With all due respect to the author’s late father.

fantastic article with photos. huge shout out to Caroline Pinder Cracraft for contributing. it’s articles like this that make mondoweiss one of the best sites on the web! we’re so lucky.

“… liberate Europe”

The Germans today like to think that Caroline’s father risked his life to liberate us from the Nazis (instead of France from us).

-“rewrite history” of WW II ?

On May 7, 1945 Germany unconditionally surrendered. End of WW II in Europe.

This day is often referred to in Germany – especially by the left – as “the day of liberation” (from the Nazis). This is not to rewrite history but to give a different interpretation to our defeat. A defeat that was also a liberation.
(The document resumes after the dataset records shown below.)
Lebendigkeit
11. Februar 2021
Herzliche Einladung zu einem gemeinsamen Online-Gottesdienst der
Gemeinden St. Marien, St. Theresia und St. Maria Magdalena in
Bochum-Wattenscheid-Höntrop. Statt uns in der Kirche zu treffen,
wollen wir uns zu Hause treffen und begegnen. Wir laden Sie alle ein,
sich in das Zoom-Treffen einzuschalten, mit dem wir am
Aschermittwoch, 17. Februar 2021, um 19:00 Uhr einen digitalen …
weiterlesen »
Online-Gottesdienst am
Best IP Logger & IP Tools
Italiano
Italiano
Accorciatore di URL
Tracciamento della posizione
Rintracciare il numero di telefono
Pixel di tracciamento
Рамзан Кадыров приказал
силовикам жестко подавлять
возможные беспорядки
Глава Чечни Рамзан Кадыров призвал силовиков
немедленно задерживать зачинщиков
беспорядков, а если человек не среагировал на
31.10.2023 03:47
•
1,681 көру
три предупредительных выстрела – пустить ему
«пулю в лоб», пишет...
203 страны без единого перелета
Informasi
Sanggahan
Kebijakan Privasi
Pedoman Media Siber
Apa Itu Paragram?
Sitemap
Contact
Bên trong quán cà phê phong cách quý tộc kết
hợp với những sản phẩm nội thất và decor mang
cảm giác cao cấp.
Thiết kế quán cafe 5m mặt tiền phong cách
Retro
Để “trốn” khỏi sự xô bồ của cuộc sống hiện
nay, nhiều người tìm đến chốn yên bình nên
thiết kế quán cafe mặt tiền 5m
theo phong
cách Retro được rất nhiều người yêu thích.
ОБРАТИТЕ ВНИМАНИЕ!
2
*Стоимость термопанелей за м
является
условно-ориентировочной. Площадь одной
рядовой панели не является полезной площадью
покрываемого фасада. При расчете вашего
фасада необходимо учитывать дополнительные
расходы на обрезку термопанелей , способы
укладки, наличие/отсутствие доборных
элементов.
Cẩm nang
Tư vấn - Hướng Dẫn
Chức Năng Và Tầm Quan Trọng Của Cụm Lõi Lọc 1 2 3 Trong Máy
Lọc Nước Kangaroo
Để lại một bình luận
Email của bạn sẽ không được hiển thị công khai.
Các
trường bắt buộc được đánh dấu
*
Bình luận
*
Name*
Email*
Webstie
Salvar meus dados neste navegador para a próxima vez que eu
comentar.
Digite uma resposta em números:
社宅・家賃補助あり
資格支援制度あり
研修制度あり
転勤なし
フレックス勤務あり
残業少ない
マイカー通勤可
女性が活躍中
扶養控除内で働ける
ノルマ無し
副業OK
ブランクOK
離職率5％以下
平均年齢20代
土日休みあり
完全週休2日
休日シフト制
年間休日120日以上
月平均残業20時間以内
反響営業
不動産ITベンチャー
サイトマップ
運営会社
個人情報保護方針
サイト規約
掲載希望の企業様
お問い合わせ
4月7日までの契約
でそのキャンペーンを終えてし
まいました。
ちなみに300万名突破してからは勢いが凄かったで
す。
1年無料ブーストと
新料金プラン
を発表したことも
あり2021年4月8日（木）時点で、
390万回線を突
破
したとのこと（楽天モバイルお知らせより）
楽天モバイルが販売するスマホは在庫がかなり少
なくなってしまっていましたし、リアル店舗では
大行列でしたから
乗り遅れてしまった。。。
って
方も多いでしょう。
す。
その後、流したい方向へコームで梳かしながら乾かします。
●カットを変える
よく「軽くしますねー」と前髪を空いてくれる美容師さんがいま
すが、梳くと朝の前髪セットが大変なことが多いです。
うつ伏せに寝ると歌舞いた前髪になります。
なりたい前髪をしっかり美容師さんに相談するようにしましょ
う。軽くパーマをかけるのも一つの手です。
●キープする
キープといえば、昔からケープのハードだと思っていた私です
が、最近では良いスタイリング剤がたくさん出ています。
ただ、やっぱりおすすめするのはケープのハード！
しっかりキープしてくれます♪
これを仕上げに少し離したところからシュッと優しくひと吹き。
Actually, it’s May, 8th that’s called “The Day of Liberation” – “Tag der Befreiung”
—————————
In East (communist) Germany the day was for many years an official holiday as “the day of the liberation of Germany from Hitler-Faschism”.

A member of the West German parliament also used this phrase (some 30 years ago) – causing some uproar: ‘Do you want to rewrite history?’

Why is this important? My remark on Caroline’s father was to ridicule some lefty German political correctness that wants to paint the Germans in the Third Reich as the poor victims of Hitler’s dictatorship that had to be liberated by the allies (Caroline’s father). What Oleg says is not completely beside the point.